Former England captain Mike Gatting believes cricket may never witness another spinner like Shane Warne again.
Fittingly Warne took the wicket that regained the Ashes in Perth
Gatting, on the wrong end of Warne's 'ball of the century' leg-break at Old Trafford in 1993, said: "I am still asked about it regularly.
"I suppose I can say that I was there at the moment he first indicated his potential to the wider world.
"Like Ian Botham, he has worked hard and he has played hard. We may not see his like again."
Warne, currently with 699 Test wickets, will quit Test cricket after the fifth Ashes match in Sydney.
Gatting added: "Thanks to him, there are many more leg-spinners in the game.
"People talk about how much he has done for Australia, but he has done an awful lot for the sport as a whole."
Commentator and former Australia captain Richie Benaud said Warne's departure would leave a void.
"People keep telling me there are plenty of leggies down the road, but they're not experienced enough.
"They haven't been given the opportunities - I think there's going to be a big gap," he said.
Warne's former coach and mentor, Terry Jenner, told BBC Five Live: "When he bowled Gatting (in 1993) he rejuvenated Test cricket. He revolutionised spin bowling by his accuracy. He will be sadly missed.
"I remember the first ball he bowled for me when we first met. I issued an expletive, finishing with 'me'!
"I just couldn't believe how much it had turned and spun.
"He was a novice then and there was a lot of water under the bridge before he became the great Shane Warne.
"He had enormous talent and you would have had to have been blind not to have seen it. But the finished product has been awesome."
New Zealand great Sir Richard Hadlee said the sport would not be the same after Warne's departure.
"A lot of batsmen in world cricket will be delighted to learn he's leaving the game, but I think the game will be poorer without him."
"He has been a match-winner, flamboyant and just incredible to watch."
Damien Fleming, a fellow World Cup winner in 1999, said: "He is one of the greatest cricketers of all time and we will never see his like again."
England's Paul Collingwood, who was dismissed by Warne on his Ashes debut in 2005, said: "In cricketing terms he is the ultimate legend. He's probably the best bowler there has ever been on this planet.
Mark Taylor, Australia captain from 1994-99, said the spin wizard's larger-than-life character is key to his success.

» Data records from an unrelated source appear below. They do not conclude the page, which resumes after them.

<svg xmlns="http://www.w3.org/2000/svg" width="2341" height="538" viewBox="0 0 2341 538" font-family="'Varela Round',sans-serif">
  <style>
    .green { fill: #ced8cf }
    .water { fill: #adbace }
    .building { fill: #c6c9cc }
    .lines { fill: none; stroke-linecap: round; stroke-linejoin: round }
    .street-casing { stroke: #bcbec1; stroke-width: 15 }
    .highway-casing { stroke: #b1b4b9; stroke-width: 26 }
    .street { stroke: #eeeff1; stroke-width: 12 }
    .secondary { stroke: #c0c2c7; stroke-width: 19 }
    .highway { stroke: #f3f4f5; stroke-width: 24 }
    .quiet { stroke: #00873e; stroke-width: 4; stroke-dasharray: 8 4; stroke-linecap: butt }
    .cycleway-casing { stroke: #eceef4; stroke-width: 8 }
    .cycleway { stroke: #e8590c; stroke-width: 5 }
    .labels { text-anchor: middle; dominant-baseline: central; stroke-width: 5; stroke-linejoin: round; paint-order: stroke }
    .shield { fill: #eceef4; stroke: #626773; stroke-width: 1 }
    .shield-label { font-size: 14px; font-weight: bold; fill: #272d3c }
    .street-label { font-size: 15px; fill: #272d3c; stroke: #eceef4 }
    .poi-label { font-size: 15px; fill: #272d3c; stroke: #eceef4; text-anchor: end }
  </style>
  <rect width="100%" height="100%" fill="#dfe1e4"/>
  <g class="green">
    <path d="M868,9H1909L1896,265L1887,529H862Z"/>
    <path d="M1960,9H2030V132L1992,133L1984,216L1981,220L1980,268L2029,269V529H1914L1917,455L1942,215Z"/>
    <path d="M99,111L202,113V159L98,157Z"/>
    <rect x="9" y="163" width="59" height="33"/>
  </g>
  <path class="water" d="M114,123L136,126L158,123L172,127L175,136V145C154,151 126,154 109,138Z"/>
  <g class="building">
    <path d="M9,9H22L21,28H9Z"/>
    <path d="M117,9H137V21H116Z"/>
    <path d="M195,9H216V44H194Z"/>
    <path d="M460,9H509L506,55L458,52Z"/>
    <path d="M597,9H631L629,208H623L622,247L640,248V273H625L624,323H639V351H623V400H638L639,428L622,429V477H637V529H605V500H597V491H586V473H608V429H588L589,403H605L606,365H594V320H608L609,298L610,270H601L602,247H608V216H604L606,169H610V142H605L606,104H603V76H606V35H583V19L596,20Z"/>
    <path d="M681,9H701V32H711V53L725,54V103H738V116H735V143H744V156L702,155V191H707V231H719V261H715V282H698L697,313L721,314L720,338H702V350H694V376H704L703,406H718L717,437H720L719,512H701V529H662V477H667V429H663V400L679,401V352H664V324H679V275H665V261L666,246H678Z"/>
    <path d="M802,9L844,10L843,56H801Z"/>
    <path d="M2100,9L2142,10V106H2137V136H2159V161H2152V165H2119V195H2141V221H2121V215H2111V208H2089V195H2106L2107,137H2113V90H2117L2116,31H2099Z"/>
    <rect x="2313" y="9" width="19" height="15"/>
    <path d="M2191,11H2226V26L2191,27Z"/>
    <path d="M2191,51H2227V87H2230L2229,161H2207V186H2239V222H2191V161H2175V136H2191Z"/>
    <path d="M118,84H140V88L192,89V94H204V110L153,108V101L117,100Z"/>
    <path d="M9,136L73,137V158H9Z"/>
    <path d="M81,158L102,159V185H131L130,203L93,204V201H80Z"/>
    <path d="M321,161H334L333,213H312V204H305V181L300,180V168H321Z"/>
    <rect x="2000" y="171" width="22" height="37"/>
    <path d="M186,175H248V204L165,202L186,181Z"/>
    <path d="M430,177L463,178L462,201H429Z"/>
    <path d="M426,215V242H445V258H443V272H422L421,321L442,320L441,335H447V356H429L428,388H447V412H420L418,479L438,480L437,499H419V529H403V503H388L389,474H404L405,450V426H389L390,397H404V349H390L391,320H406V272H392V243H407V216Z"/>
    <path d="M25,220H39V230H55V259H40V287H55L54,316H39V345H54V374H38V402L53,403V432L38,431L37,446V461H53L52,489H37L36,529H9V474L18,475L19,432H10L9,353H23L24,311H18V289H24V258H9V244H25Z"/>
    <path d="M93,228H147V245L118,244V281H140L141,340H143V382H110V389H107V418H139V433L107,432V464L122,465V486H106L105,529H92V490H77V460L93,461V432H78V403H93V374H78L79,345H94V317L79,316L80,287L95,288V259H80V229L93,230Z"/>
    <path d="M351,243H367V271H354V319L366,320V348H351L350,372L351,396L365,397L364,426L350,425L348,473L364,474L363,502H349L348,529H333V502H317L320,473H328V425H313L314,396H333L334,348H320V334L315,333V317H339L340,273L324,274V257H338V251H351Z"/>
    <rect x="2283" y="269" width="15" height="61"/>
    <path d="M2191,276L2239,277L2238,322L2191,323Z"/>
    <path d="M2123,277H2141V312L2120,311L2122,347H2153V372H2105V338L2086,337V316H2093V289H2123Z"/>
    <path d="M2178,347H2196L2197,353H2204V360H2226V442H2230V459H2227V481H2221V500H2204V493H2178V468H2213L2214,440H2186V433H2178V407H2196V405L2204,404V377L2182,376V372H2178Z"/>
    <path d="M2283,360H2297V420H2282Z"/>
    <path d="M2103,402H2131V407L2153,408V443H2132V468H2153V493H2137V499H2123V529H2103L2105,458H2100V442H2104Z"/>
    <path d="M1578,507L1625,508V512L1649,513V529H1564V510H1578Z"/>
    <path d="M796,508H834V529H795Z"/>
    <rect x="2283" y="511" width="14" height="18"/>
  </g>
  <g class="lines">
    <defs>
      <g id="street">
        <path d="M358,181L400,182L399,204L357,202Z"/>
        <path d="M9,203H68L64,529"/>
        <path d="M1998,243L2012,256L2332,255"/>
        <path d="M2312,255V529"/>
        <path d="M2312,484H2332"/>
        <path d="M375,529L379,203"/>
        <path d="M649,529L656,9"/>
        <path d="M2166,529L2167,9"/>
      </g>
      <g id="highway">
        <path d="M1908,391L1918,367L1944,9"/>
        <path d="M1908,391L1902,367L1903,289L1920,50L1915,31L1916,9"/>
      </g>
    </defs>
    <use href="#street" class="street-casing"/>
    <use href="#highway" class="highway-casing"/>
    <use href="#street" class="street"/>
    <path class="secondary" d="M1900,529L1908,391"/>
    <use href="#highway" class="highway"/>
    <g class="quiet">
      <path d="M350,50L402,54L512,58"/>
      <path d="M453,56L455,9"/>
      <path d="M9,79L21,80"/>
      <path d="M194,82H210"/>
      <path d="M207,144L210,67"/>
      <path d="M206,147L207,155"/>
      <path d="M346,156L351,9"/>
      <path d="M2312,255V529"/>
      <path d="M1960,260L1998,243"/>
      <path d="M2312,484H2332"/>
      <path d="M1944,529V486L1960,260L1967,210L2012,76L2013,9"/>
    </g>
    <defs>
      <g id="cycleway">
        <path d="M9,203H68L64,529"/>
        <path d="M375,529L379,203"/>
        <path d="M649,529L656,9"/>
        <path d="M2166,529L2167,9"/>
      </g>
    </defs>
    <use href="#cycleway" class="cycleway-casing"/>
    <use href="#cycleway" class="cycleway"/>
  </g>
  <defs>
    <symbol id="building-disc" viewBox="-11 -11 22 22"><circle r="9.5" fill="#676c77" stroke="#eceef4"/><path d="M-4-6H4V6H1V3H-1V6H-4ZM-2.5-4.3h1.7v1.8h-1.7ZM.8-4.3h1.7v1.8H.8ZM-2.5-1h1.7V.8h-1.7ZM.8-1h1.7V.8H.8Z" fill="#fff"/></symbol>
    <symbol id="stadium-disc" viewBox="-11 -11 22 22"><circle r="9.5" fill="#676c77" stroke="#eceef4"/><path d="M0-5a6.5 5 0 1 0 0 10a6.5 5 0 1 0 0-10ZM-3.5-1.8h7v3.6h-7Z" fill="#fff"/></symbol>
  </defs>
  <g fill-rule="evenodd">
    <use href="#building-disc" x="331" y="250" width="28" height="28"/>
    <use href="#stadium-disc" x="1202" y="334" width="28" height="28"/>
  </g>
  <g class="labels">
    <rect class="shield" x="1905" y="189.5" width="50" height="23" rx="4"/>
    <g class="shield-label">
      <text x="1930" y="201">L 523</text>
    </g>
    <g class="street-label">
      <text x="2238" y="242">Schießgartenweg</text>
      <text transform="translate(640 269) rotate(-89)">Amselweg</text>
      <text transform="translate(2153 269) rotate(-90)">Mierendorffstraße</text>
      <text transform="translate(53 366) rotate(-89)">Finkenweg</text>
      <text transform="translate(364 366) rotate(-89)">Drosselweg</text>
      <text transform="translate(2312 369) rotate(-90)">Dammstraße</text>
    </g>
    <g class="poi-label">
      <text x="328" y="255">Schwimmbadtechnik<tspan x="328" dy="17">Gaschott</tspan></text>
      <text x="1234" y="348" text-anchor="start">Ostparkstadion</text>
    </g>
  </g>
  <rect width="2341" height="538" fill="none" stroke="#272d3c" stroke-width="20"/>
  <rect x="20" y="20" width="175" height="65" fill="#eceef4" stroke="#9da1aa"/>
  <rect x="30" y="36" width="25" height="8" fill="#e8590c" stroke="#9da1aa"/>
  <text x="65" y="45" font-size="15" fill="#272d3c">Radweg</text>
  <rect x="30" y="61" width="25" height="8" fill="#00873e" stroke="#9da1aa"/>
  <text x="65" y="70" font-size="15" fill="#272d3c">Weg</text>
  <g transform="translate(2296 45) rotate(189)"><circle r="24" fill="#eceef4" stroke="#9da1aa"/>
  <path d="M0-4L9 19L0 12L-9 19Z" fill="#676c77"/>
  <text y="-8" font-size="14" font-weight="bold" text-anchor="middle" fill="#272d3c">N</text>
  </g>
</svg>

"Not only is he a great bowler but he's also a great thinker," he said. "He got a lot of people out with wonderful deliveries but also out-thought a lot."
Former selector Allan Border, who skippered Warne when he first emerged in dramatic fashion during the Ashes tour of England in 1993, thought the match-winner could still play on for several seasons.
"It's just caught everyone by surprise," Border said. "He's in superb touch, he's bowling well, physically he's very well.
"I just got the inkling that he was even considering one more tilt at England in England and that would see him out."
Border was also captain when Warne made his Test debut against India at Sydney in January 1992 and recalled: "There was something special about him, right from the word go."
Former Aussie paceman Geoff Lawson was also surprised by the decision and felt Warne could have broken even more records.
"I thought he still had a couple of years left in him and I thought he was good for a thousand Test wickets," Lawson said.
"Without Shane Warne, Australia would not be 3-0 up in the [current] series.
"They might have won one but they wouldn't have won in Adelaide or Perth without him and if he's going to go out then I suppose it's best to go out on a high."
Australia selector Merv Hughes, another former team-mate of Warne, joined the tributes.
"Whatever you say about Shane Warne it isn't enough," Hughes said.
"There are memories all through his career, most people go through a purple patch and Shane Warne has had a purple patch for 15 of 16 years."